Easy Cashew Peanut Butter Fudge Recipe for Sweet Cravings - Quick, Creamy, and Irresistible

Prep Time 10 minutes
Cook Time 5 minutes
Chill Time 2 hours
Total Time 2 hours 15 minutes
Course Dessert, Snack
Cuisine American
Servings 36 Small Squares

Ingredients
  

  • Peanut butter: Creamy, no-stir peanut butter works best (not natural/drippy).
  • Cashew butter: Creamy and smooth for texture and mild, buttery flavor.
  • Sweetened condensed milk: One 14-ounce can.
  • Unsalted butter: Adds richness and helps set the fudge.
  • Vanilla extract: Rounds out the flavor.
  • Fine sea salt: Just a pinch enhances sweetness.
  • Optional add-ins/toppings: Chopped roasted cashews or peanuts
  • Mini chocolate chips or a chocolate drizzle
  • Flaky sea salt
  • Cinnamon or espresso powder (a small pinch)

Instructions
 

  • Prep your pan: Line an 8x8-inch baking pan with parchment paper, leaving overhang on two sides for easy lifting. Lightly grease the parchment.
  • Measure and set up: In separate measuring cups, portion out 1 cup creamy peanut butter and 1 cup cashew butter. Open the condensed milk and set 4 tablespoons of butter aside.
  • Warm the base: In a medium saucepan over low heat, add the butter and sweetened condensed milk. Stir gently until the butter melts and the mixture looks silky, about 2–3 minutes. Do not boil.
  • Stir in the nut butters: Add the peanut butter and cashew butter. Continue stirring over low heat until everything is fully combined, thick, and smooth, 2–4 minutes. Scrape the bottom and corners to prevent scorching.
  • Flavor it: Remove from heat. Stir in 1 teaspoon vanilla extract and a pinch of fine sea salt.

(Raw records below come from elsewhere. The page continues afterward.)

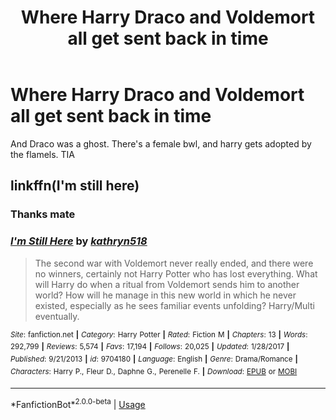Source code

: #+TITLE: Where Harry Draco and Voldemort all get sent back in time

* Where Harry Draco and Voldemort all get sent back in time
:PROPERTIES:
:Author: inNeed_of_Clothes
:Score: 3
:DateUnix: 1587209313.0
:DateShort: 2020-Apr-18
:FlairText: What's That Fic?
:END:
And Draco was a ghost. There's a female bwl, and harry gets adopted by the flamels. TIA


** linkffn(I'm still here)
:PROPERTIES:
:Author: anontarg
:Score: 2
:DateUnix: 1587217435.0
:DateShort: 2020-Apr-18
:END:

*** Thanks mate
:PROPERTIES:
:Author: inNeed_of_Clothes
:Score: 2
:DateUnix: 1587224831.0
:DateShort: 2020-Apr-18
:END:


*** [[https://www.fanfiction.net/s/9704180/1/][*/I'm Still Here/*]] by [[https://www.fanfiction.net/u/4404355/kathryn518][/kathryn518/]]

#+begin_quote
  The second war with Voldemort never really ended, and there were no winners, certainly not Harry Potter who has lost everything. What will Harry do when a ritual from Voldemort sends him to another world? How will he manage in this new world in which he never existed, especially as he sees familiar events unfolding? Harry/Multi eventually.
#+end_quote

^{/Site/:} ^{fanfiction.net} ^{*|*} ^{/Category/:} ^{Harry} ^{Potter} ^{*|*} ^{/Rated/:} ^{Fiction} ^{M} ^{*|*} ^{/Chapters/:} ^{13} ^{*|*} ^{/Words/:} ^{292,799} ^{*|*} ^{/Reviews/:} ^{5,574} ^{*|*} ^{/Favs/:} ^{17,194} ^{*|*} ^{/Follows/:} ^{20,025} ^{*|*} ^{/Updated/:} ^{1/28/2017} ^{*|*} ^{/Published/:} ^{9/21/2013} ^{*|*} ^{/id/:} ^{9704180} ^{*|*} ^{/Language/:} ^{English} ^{*|*} ^{/Genre/:} ^{Drama/Romance} ^{*|*} ^{/Characters/:} ^{Harry} ^{P.,} ^{Fleur} ^{D.,} ^{Daphne} ^{G.,} ^{Perenelle} ^{F.} ^{*|*} ^{/Download/:} ^{[[http://www.ff2ebook.com/old/ffn-bot/index.php?id=9704180&source=ff&filetype=epub][EPUB]]} ^{or} ^{[[http://www.ff2ebook.com/old/ffn-bot/index.php?id=9704180&source=ff&filetype=mobi][MOBI]]}

--------------

*FanfictionBot*^{2.0.0-beta} | [[https://github.com/tusing/reddit-ffn-bot/wiki/Usage][Usage]]
:PROPERTIES:
:Author: FanfictionBot
:Score: 1
:DateUnix: 1587217450.0
:DateShort: 2020-Apr-18
:END:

Taste and adjust salt if needed.
  • Add extras (optional): Fold in up to 1/2 cup chopped nuts or mini chocolate chips. If using chocolate chips, let the mixture cool 1–2 minutes before adding to prevent melting.
  • Transfer and level: Scoop the mixture into the lined pan. Smooth the top with a spatula. If you like, sprinkle flaky sea salt or extra chopped nuts over the surface.
  • Set the fudge: Refrigerate until firm, 2–3 hours. For the cleanest cuts, chill at least 4 hours or overnight.
  • Slice and serve: Lift out using the parchment overhang. Warm a sharp knife under hot water, wipe dry, and cut into 1-inch squares. Serve slightly chilled or at room temperature.